Dünya Bankası’nın ‘Türkiye bu yıl sonunda 4,7 büyür’ şeklindeki açıklamasına da değinen Bakan Zeybekci, “Bununla ilgili de elimizde çok büyük değerlerde var. Bugün Dünya Bankası, değerlendirmesini yukarıya doğru revize etti. Yani yılın ilk 4 ayının sonunda 2018’le ilgili Türkiye’nin büyümesini yukarı yönde revize etti. 2017 yılının başında Şubat ayında ‘Türkiye yüzde 6 ve üzerinde büyüyecek’ demiştik. Ekonomi Bakanı olarak bunu açıklamıştık. Onlar o zaman dünya bankası İMF, Avrupa Birliği Komisyonu ve benzeri ortak açıklamalarında ‘Türkiye yüze 2,5 ile yüzde 3 aralığında büyüyecek’ dendi. Biz onlara ‘revize edecekler’ dedik.

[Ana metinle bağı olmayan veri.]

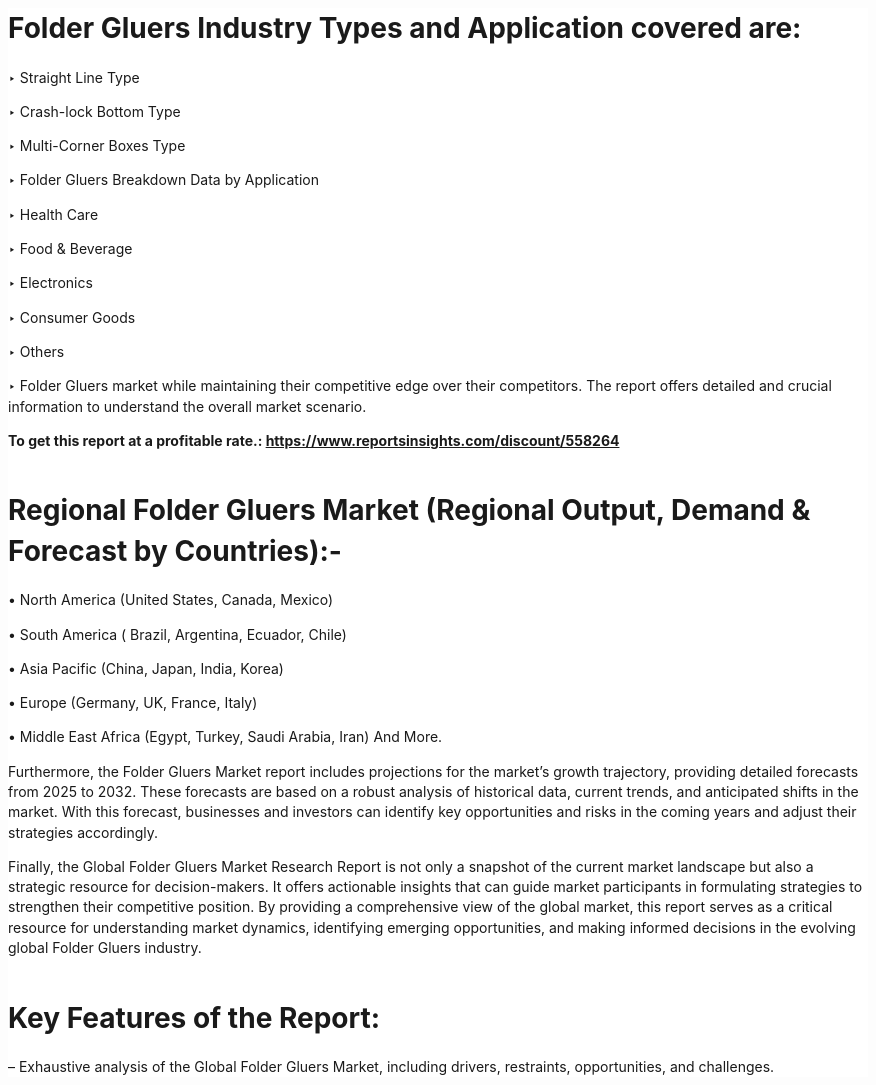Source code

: # <strong>Folder Gluers Industry Types and Application covered are:</strong>

‣ Straight Line Type

   ‣ Crash-lock Bottom Type

   ‣ Multi-Corner Boxes Type

‣ Folder Gluers Breakdown Data by Application

   ‣ Health Care

   ‣ Food & Beverage

   ‣ Electronics

   ‣ Consumer Goods

   ‣ Others

   ‣ Folder Gluers market while maintaining their competitive edge over their competitors. The report offers detailed and crucial information to understand the overall market scenario.

<strong>To get this report at a profitable rate.: <a href=https://www.reportsinsights.com/discount/558264>https://www.reportsinsights.com/discount/558264</a></strong>

# <strong>Regional Folder Gluers Market (Regional Output, Demand &amp; Forecast by Countries):-</strong>

• North America (United States, Canada, Mexico)

• South America ( Brazil, Argentina, Ecuador, Chile)

• Asia Pacific (China, Japan, India, Korea)

• Europe (Germany, UK, France, Italy)

• Middle East Africa (Egypt, Turkey, Saudi Arabia, Iran) And More.

Furthermore, the Folder Gluers Market report includes projections for the market’s growth trajectory, providing detailed forecasts from 2025 to 2032. These forecasts are based on a robust analysis of historical data, current trends, and anticipated shifts in the market. With this forecast, businesses and investors can identify key opportunities and risks in the coming years and adjust their strategies accordingly.

Finally, the Global Folder Gluers Market Research Report is not only a snapshot of the current market landscape but also a strategic resource for decision-makers. It offers actionable insights that can guide market participants in formulating strategies to strengthen their competitive position. By providing a comprehensive view of the global market, this report serves as a critical resource for understanding market dynamics, identifying emerging opportunities, and making informed decisions in the evolving global Folder Gluers industry.

# <strong>Key Features of the Report:</strong>

– Exhaustive analysis of the Global Folder Gluers Market, including drivers, restraints, opportunities, and challenges.
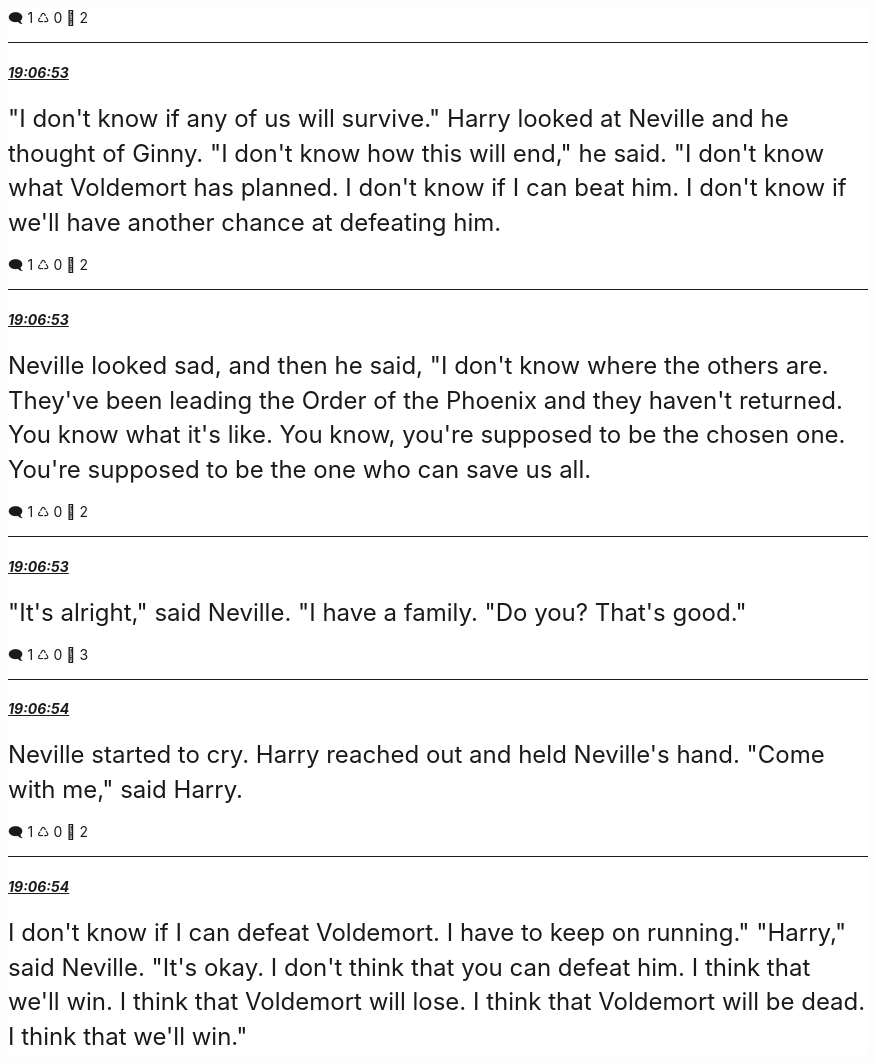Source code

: 

🗨️ 1 ♺ 0 🤍  2   

---
    
#### <a href = "https://twitter.com/deepfates/status/1404606304145006595">*19:06:53*</a>

<font size="5">"I don't know if any of us will survive."  Harry looked at Neville and he thought of Ginny. "I don't know how this will end," he said. "I don't know what Voldemort has planned. I don't know if I can beat him. I don't know if we'll have another chance at defeating him.</font>



🗨️ 1 ♺ 0 🤍  2   

---
    
#### <a href = "https://twitter.com/deepfates/status/1404606302479859716">*19:06:53*</a>

<font size="5">Neville looked sad, and then he said, "I don't know where the others are. They've been leading the Order of the Phoenix and they haven't returned. You know what it's like. You know, you're supposed to be the chosen one. You're supposed to be the one who can save us all.</font>



🗨️ 1 ♺ 0 🤍  2   

---
    
#### <a href = "https://twitter.com/deepfates/status/1404606301230047234">*19:06:53*</a>

<font size="5">"It's alright," said Neville. "I have a family.  "Do you? That's good."</font>



🗨️ 1 ♺ 0 🤍  3   

---
    
#### <a href = "https://twitter.com/deepfates/status/1404606307353640965">*19:06:54*</a>

<font size="5">Neville started to cry.  Harry reached out and held Neville's hand.  "Come with me," said Harry.</font>



🗨️ 1 ♺ 0 🤍  2   

---
    
#### <a href = "https://twitter.com/deepfates/status/1404606305457819648">*19:06:54*</a>

<font size="5">I don't know if I can defeat Voldemort. I have to keep on running."  "Harry," said Neville. "It's okay. I don't think that you can defeat him. I think that we'll win. I think that Voldemort will lose. I think that Voldemort will be dead. I think that we'll win."</font>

Ortalama 4 – 5 defa revize ettiler. Şimdi 1’inci revizeler geliyor. Türkiye’nin büyümesi çok daha yukarıda olacak. Haziran sonuna doğru 2’nci revizeler gelecek. Sonra Ağustos sonu gibi bunlar 3-4 defa daha revize edilecek, Türkiye 2018 yılında Türkiye yüzde 6 seviyesinde sağlıklı bir büyümeyi gerçekleştirecek. Diğer taraftan Türkiye bütün bunları gerçekleştirirken de enflasyonla mücadeleyi çok güçlü bir şekilde yaparak bunları yapması gerekiyor. Türkiye bu kadar büyürken; insanlarımız bu büyümeyi ve refahı niye hissetmiyorlar? Çünkü insanlarımızın refah beklentileri büyüme hızımızdan daha hızlı artıyor. 11 bin dolar milli seviyesinde olan Türkiye’de insanlar doğru bir taleple 20 bin milyar dolarlık bir refah seviyesiyle insanlarımız yaşamak istiyor. Öyle bir talep içindeler. Çünkü dünyayı seyrediyorlar. Daha çok istemek aslında Türkiye için bir motivasyondur. Enflasyonun sebeplerinden bir tanesi de budur. Talebin arzdan daha fazla olması. Ama burada insanlarımızın en önemli şeyi biz niye bunu hissetmiyoruz? Beklentilerimiz çok daha fazla. 2003 yılında 3,3 dolarlık günlük tüketim seviyesiyle yaşayan Türkiye’de yaklaşık olarak yüzde 40’ı 3,30 dolarlık günlük harcama seviyesinin altında yaşıyor. Bugün bu oran sıfırdır. Aslında bu çok önemli bir gelişmedir. Bu yetmez tabii ki, çok daha fazlasını yapmamız lazım. Onun için Cumhurbaşkanımızın açıkladığı manifesto; yani önümüzdeki 5 yıllıkla ilgili bir anayasadır o. Yaklaşık 17 – 18 başlık altında toplayabileceğimiz Türkiye’nin geleceğinin planlandığı, Türkiye’nin muhasır medeniyet seviyesinin çok daha ilerisine gittiğinde çok daha iyisini yapmakla ilgili heyecanımızın dile getirilmesiydi. Bugüne kadar bunlar gerçekleştirildi” dedi.